:: Job item ::
All entries below must be given again word for word.

Stored data:
+ + +

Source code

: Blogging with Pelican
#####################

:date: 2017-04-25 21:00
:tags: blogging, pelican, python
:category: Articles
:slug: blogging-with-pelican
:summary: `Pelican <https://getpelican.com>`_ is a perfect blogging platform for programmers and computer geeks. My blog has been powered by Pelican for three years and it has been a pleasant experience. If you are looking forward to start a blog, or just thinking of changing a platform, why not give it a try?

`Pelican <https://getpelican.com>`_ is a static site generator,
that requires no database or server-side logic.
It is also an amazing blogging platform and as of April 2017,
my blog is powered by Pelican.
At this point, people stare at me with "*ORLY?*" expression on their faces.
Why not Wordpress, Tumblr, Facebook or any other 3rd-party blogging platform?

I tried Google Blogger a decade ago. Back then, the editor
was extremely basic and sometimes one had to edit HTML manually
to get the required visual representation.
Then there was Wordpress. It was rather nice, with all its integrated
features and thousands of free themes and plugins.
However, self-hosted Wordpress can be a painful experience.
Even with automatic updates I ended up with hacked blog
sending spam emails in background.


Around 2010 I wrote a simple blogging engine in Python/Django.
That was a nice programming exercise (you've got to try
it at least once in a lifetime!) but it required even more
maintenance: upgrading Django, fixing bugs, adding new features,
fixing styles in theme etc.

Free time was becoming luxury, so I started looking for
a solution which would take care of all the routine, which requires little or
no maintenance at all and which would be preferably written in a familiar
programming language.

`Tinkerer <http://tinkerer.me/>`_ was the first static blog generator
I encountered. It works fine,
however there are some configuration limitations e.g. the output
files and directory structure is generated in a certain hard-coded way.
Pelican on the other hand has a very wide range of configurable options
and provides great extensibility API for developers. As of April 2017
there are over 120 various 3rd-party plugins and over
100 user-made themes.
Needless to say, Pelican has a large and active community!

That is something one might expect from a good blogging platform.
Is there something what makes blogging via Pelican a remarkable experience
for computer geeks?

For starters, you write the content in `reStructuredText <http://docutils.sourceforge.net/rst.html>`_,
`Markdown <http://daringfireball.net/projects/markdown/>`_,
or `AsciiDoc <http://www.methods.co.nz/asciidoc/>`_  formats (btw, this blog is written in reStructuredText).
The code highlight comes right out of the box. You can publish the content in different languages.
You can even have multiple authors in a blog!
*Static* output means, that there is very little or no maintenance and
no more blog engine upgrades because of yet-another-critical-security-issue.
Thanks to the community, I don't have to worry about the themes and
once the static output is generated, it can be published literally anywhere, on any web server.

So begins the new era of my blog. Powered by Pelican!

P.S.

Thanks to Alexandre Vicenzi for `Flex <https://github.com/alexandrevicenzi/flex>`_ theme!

+ + +

:: Exercise answer ::
Source code

: Blogging with Pelican
#####################

:date: 2017-04-25 21:00
:tags: blogging, pelican, python
:category: Articles
:slug: blogging-with-pelican
:summary: `Pelican <https://getpelican.com>`_ is a perfect blogging platform for programmers and computer geeks. My blog has been powered by Pelican for three years and it has been a pleasant experience. If you are looking forward to start a blog, or just thinking of changing a platform, why not give it a try?

`Pelican <https://getpelican.com>`_ is a static site generator,
that requires no database or server-side logic.
It is also an amazing blogging platform and as of April 2017,
my blog is powered by Pelican.
At this point, people stare at me with "*ORLY?*" expression on their faces.
Why not Wordpress, Tumblr, Facebook or any other 3rd-party blogging platform?

I tried Google Blogger a decade ago. Back then, the editor
was extremely basic and sometimes one had to edit HTML manually
to get the required visual representation.
Then there was Wordpress. It was rather nice, with all its integrated
features and thousands of free themes and plugins.
However, self-hosted Wordpress can be a painful experience.
Even with automatic updates I ended up with hacked blog
sending spam emails in background.


Around 2010 I wrote a simple blogging engine in Python/Django.
That was a nice programming exercise (you've got to try
it at least once in a lifetime!) but it required even more
maintenance: upgrading Django, fixing bugs, adding new features,
fixing styles in theme etc.

Free time was becoming luxury, so I started looking for
a solution which would take care of all the routine, which requires little or
no maintenance at all and which would be preferably written in a familiar
programming language.

`Tinkerer <http://tinkerer.me/>`_ was the first static blog generator
I encountered. It works fine,
however there are some configuration limitations e.g. the output
files and directory structure is generated in a certain hard-coded way.
Pelican on the other hand has a very wide range of configurable options
and provides great extensibility API for developers. As of April 2017
there are over 120 various 3rd-party plugins and over
100 user-made themes.
Needless to say, Pelican has a large and active community!

That is something one might expect from a good blogging platform.
Is there something what makes blogging via Pelican a remarkable experience
for computer geeks?

For starters, you write the content in `reStructuredText <http://docutils.sourceforge.net/rst.html>`_,
`Markdown <http://daringfireball.net/projects/markdown/>`_,
or `AsciiDoc <http://www.methods.co.nz/asciidoc/>`_  formats (btw, this blog is written in reStructuredText).
The code highlight comes right out of the box. You can publish the content in different languages.
You can even have multiple authors in a blog!
*Static* output means, that there is very little or no maintenance and
no more blog engine upgrades because of yet-another-critical-security-issue.
Thanks to the community, I don't have to worry about the themes and
once the static output is generated, it can be published literally anywhere, on any web server.

So begins the new era of my blog. Powered by Pelican!

P.S.

Thanks to Alexandre Vicenzi for `Flex <https://github.com/alexandrevicenzi/flex>`_ theme!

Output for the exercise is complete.